The policy, announced by the new Prime Minister today on her second day in office, includes a £2,500 annual price cap for typical households for their gas and electricity bills, which is set to kick-in from the start of October.
When it comes to businesses, schools and hospitals, however, a six-month scheme will provide similar such support over the winter. Further support will be aimed at specific industries like hospitality and the events sector, with a review in three months’ time set to determine which sectors will benefit.
With a lack of specifics announced for the live industry sector today, the Music Venue Trust have today said in response to the policy announcement that the government should “take further action to ensure a long-term solution for energy provision for Grassroots Music Venues providing an energy supply which is affordable, reliable and sustainable.”

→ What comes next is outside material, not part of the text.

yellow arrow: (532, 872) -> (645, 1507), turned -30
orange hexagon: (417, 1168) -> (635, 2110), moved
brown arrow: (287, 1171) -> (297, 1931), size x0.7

As the policy announced today is only a temporary short-term measure, MVT urges the Government to take further action to ensure a long-term solution for energy provision for Grassroots Music Venues providing an energy supply which is affordable, reliable and sustainable.
— Music Venue Trust (@musicvenuetrust) September 8, 2022
“We need this action to take place as soon as possible to protect, secure and improve our Grassroots Music Venues,” it added, explaining the current rise in energy prices equates to £90 million in costs for the sector.
Yesterday the Music Venue Trust, which serves to protect and secure the future of grassroots music venues, set out points of action for the new Culture Secretary, Michelle Donelan. These included short-term financial interventions and a long-term investigation into the energy market for the sector.
A survey run by the charity found that its 941 venues faced an average rise in fuel bills of 316%, taking the average fuel bill cost from £1,245 to £5,179 per month. It found one venue reported on its £13,200 yearly bill rising to £42,000, which their supplier asked for upfront.
Whatever comes of the review for businesses in three months’ time, the live sector will be hoping it can alleviate the concerns for the long-haul. Michael Kill, the CEO of Night Time Industries Association, was considerably more critical of today’s policy announcement, saying: “We are extremely disappointed at the announcement by the Prime Minister today, this half-measure package is tantamount to support experienced during the pandemic, but lacks considerable detail to alleviate current business concerns.
“We have no time for drip-fed support, or to await the impact assessment of incremental measures, this needs to be a concise and immediately accessible package, which is proportionate and scalable.
“As the first major announcement of the Prime Minister and Chancellor’s tenure, the government has failed businesses today, and with mounting debt across the sector we will see many have no choice but to consider the future, placing thousands of jobs at risk in the coming weeks, without additional support.”